Ketua Majelis Diktilitbang Pimpinan Pusat Muhammadiyah, Lincolin Arsyad mengatakan, perumusan norma kekerasan seksual yang diatur dalam Pasal 5 ayat (2) pada Permendikbudristek itu memuat frasa 'tanpa persetujuan korban'. Frasa ini dinilai mendegradasi substansi kekerasan seksual, dan dapat dibenarkan apabila ada persetujuan korban.
"Rumusan norma kekerasan seksual yang diatur dalam Pasal 5 itu menimbulkan makna legalisasi terhadap perbuatan asusila dan seks bebas berbasis persetujuan," ujar Arsyad dalam keterangannya, Selasa, 9 November 2021.
Baca: Dianggap Melegalkan Zina, Ini Penjelasan Soal Permendikbudristek Pencegahan Kekerasan Seksual
Menurutnya, aturan itu begitu standar benar dan salah dari sebuah aktivitas seksual tidak lagi berdasar nilai agama dan prinsip Pancasila sila pertama, Ketuhanan Yang Maha Esa. Tetapi, hanya persetujuan dari para pihak.
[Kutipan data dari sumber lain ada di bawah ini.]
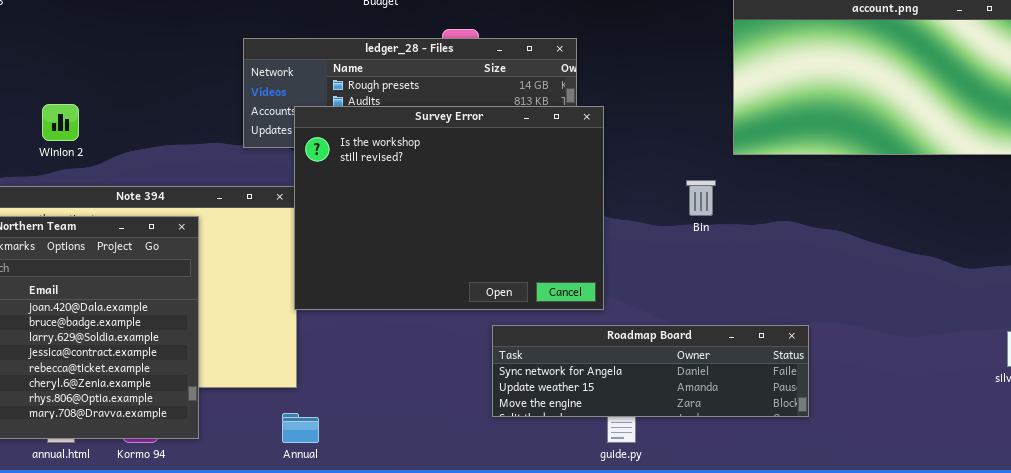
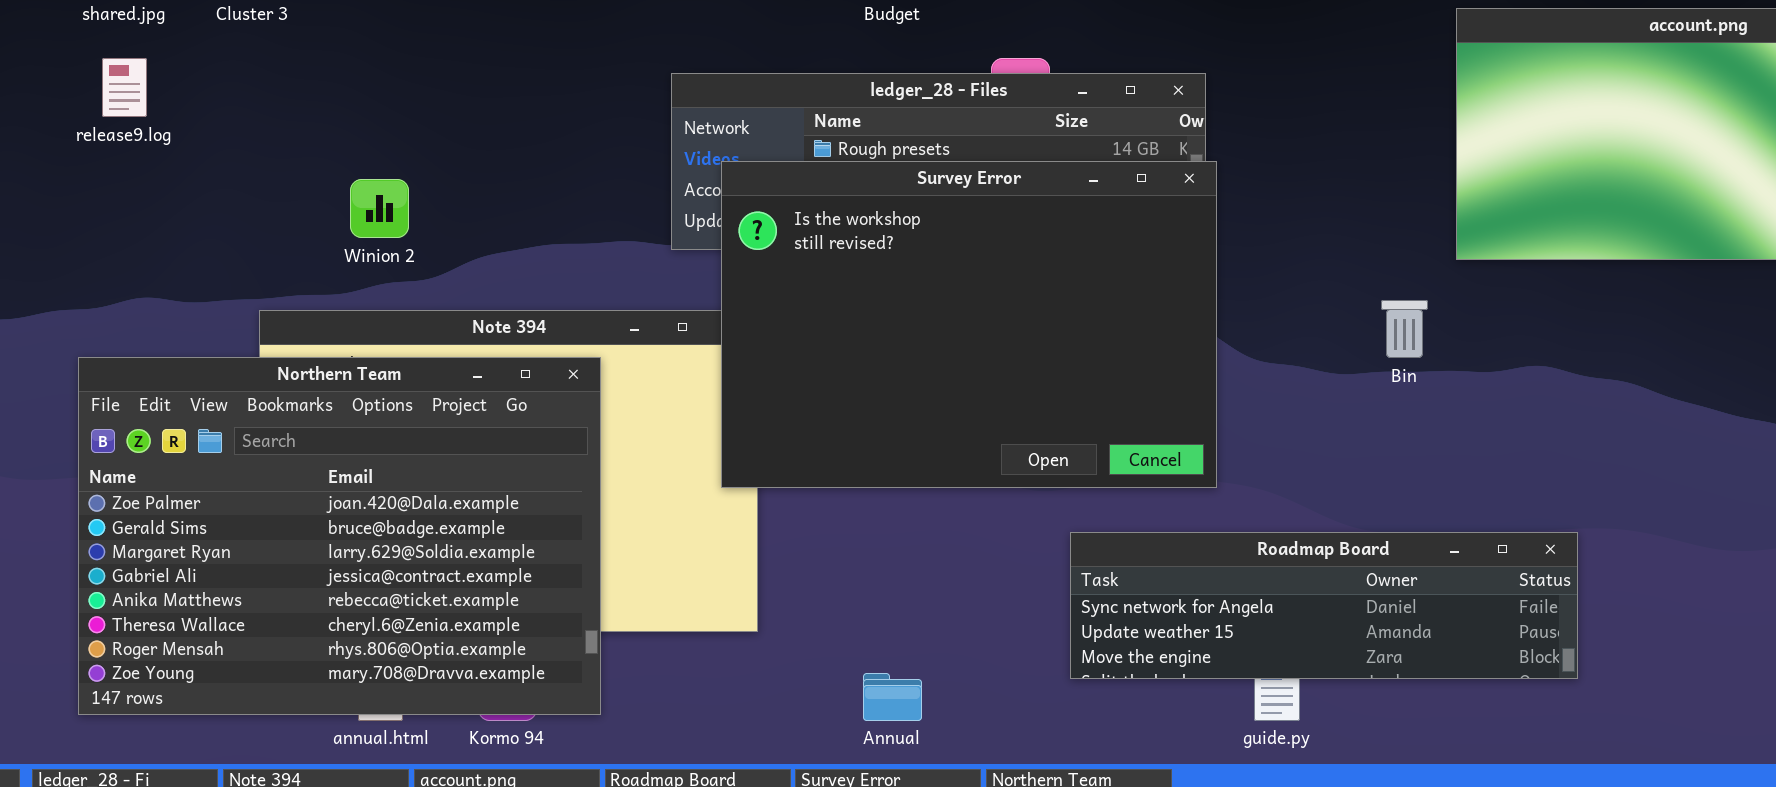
Survey Error: [294,106,604,310] -> [721,161,1217,488], moved
Annual: [282,413,319,443] -> [863,673,922,721], moved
"Hal ini berimplikasi selama tidak ada pemaksaan, penyimpangan tersebut menjadi benar dan dibenarkan, meskipun dilakukan di luar pernikahan yang sah," jelasnya.
Pengingkaran nilai agama melalui sila pertama Pancasila itu juga dinilai bertentangan dengan visi pendidikan. Sebagaimana ditegaskan dalam Pasal 31 ayat 3 Undang-Undang Dasar Negara Republik Indonesia Tahun 1945.
"Pasal itu menyatakan bahwa pemerintah mengusahakan dan menyelenggarakan satu sistem pendidikan nasional, yang meningkatkan keimanan dan ketakwaan serta ahlak mulia dalam rangka mencerdaskan kehidupan bangsa yang diatur dengan undang-undang," tutupnya.